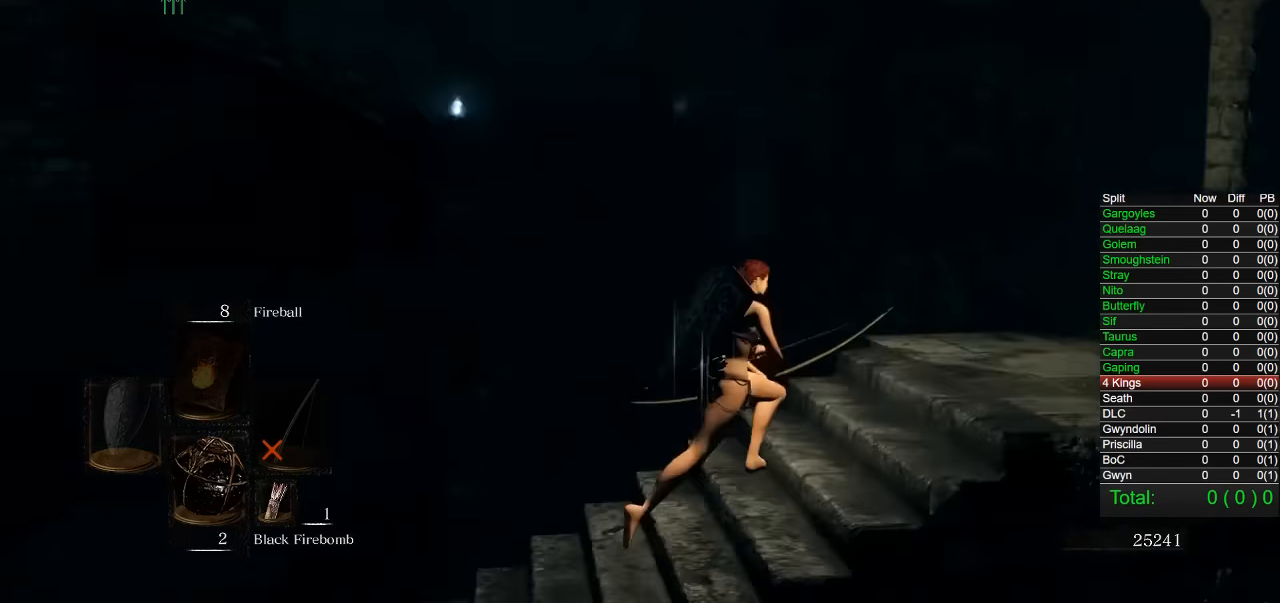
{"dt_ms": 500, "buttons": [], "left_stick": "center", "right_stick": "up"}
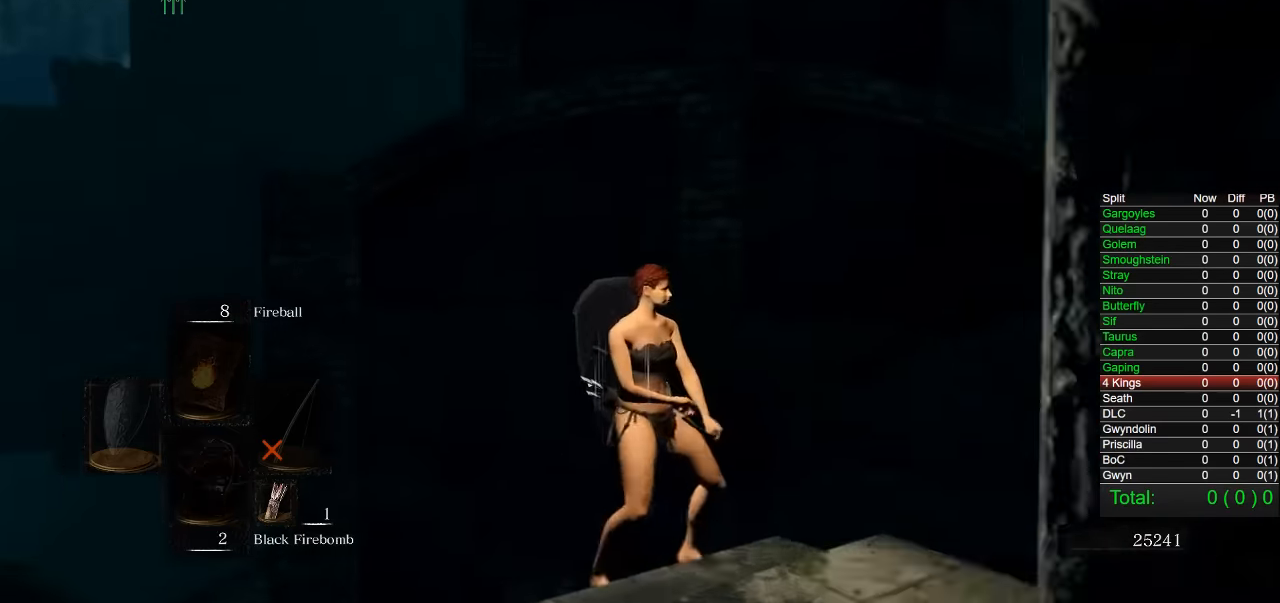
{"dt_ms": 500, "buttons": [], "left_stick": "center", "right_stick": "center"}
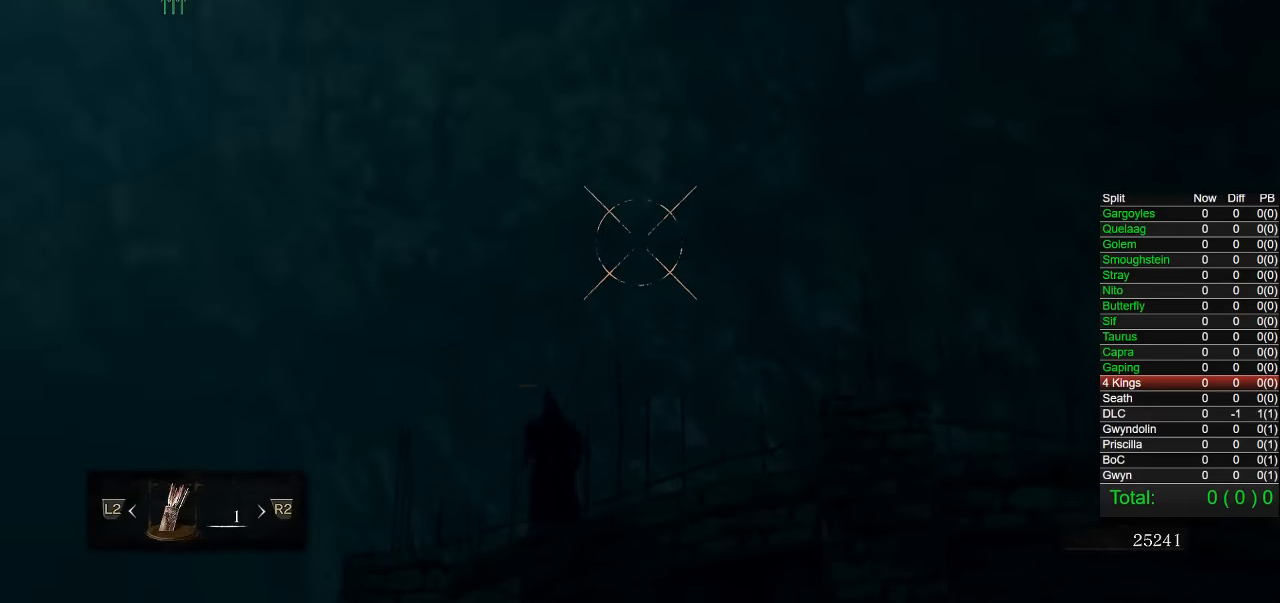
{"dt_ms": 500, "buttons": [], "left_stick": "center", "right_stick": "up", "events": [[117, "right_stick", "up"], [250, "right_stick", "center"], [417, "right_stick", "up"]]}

------------------------------------------------------------------------

■ What you will do ■
Exclude the images and output the lines above exactly.

■ Response to this task ■
{"dt_ms": 500, "buttons": [], "left_stick": "center", "right_stick": "up"}
{"dt_ms": 500, "buttons": [], "left_stick": "center", "right_stick": "center"}
{"dt_ms": 500, "buttons": [], "left_stick": "center", "right_stick": "up", "events": [[117, "right_stick", "up"], [250, "right_stick", "center"], [417, "right_stick", "up"]]}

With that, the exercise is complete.